▶ [Instructions for the task]: Reproduce every line of the items below without changing a single character.

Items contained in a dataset
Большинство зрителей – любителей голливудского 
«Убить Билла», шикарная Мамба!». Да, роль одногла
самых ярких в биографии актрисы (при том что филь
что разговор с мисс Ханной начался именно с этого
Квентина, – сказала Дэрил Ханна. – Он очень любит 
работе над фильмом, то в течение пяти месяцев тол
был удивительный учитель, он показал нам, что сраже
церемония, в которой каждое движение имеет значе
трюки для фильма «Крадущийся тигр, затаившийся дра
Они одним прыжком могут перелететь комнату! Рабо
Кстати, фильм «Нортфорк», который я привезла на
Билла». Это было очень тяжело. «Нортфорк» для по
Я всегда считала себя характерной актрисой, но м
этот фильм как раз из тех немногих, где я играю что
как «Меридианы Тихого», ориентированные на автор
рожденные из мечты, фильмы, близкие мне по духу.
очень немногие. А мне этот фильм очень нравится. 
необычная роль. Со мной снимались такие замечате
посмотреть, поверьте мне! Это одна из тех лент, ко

▶ [Result]:
Большинство зрителей – любителей голливудского 
«Убить Билла», шикарная Мамба!». Да, роль одногла
самых ярких в биографии актрисы (при том что филь
что разговор с мисс Ханной начался именно с этого
Квентина, – сказала Дэрил Ханна. – Он очень любит 
работе над фильмом, то в течение пяти месяцев тол
был удивительный учитель, он показал нам, что сраже
церемония, в которой каждое движение имеет значе
трюки для фильма «Крадущийся тигр, затаившийся дра
Они одним прыжком могут перелететь комнату! Рабо
Кстати, фильм «Нортфорк», который я привезла на
Билла». Это было очень тяжело. «Нортфорк» для по
Я всегда считала себя характерной актрисой, но м
этот фильм как раз из тех немногих, где я играю что
как «Меридианы Тихого», ориентированные на автор
рожденные из мечты, фильмы, близкие мне по духу.
очень немногие. А мне этот фильм очень нравится. 
необычная роль. Со мной снимались такие замечате
посмотреть, поверьте мне! Это одна из тех лент, ко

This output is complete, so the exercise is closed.